Exercise details. Copy out all lines of the records in which the word "Acesso" appears.
━━━ Supplied records
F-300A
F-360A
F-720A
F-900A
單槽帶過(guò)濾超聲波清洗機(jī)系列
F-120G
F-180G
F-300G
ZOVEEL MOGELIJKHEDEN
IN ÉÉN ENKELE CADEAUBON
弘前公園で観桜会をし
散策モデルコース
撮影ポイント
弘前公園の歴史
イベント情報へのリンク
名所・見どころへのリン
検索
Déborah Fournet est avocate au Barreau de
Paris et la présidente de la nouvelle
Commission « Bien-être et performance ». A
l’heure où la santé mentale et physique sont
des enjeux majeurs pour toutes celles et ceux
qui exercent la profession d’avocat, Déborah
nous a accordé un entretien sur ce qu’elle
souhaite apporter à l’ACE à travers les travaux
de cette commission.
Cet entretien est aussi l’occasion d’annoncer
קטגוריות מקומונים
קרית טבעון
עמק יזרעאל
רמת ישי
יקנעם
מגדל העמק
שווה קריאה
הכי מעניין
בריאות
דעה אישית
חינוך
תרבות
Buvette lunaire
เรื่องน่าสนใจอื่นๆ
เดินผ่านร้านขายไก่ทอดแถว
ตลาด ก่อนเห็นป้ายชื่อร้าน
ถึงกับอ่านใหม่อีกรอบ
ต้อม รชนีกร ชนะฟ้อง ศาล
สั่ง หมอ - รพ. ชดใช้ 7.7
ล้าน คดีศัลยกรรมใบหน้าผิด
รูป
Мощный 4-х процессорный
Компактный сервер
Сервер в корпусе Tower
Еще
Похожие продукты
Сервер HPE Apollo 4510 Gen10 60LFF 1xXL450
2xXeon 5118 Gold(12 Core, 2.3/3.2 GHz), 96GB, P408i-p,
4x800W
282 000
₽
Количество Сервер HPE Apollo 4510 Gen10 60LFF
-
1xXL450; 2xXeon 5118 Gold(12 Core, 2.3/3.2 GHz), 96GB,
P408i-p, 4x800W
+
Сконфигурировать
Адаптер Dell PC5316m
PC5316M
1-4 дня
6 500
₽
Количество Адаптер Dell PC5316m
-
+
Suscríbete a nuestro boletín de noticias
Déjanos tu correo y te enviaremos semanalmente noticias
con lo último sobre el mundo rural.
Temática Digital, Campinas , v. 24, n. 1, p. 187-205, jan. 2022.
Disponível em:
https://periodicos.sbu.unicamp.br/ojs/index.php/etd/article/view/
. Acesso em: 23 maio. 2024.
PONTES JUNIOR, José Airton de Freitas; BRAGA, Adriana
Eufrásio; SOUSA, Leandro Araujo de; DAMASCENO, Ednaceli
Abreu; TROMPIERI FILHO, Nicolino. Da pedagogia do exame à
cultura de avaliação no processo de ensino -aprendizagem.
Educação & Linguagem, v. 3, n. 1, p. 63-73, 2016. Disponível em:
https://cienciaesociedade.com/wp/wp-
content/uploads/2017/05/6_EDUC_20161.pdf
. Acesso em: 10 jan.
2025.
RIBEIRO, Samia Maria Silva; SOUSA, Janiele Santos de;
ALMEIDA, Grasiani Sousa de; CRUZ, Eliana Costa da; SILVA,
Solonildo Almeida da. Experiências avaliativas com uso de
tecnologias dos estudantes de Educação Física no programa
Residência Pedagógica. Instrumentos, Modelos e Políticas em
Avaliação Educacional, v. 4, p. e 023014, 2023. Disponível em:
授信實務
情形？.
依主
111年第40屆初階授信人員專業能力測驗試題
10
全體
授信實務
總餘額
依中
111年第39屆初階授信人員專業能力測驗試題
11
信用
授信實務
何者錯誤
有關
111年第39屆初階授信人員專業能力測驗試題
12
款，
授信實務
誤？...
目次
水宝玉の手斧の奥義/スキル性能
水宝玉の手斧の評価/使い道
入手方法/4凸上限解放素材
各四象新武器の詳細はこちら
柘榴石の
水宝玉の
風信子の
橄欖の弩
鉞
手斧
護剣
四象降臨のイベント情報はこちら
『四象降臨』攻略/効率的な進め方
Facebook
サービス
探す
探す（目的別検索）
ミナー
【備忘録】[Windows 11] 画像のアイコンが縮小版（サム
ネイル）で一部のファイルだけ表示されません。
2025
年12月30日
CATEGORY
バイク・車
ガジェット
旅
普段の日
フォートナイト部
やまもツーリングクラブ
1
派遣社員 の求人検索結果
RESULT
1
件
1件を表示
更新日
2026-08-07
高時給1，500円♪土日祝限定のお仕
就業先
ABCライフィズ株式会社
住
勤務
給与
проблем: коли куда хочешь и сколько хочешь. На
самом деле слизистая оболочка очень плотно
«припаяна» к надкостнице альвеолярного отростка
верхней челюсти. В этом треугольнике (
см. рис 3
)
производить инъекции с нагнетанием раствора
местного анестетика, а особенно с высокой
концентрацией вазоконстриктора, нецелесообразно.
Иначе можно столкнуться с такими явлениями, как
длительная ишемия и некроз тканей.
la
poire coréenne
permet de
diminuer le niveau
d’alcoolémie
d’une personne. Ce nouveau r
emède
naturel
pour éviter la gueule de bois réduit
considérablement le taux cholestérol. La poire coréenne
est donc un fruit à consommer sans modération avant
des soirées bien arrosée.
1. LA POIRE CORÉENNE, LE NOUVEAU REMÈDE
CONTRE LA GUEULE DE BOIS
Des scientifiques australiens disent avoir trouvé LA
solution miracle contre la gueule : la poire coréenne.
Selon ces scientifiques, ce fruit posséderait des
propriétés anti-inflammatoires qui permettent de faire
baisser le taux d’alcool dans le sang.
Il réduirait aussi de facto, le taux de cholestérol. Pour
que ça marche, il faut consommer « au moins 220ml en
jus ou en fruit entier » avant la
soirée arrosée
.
━━━━━━
Result below.
. Acesso em: 23 maio. 2024.
. Acesso em: 10 jan.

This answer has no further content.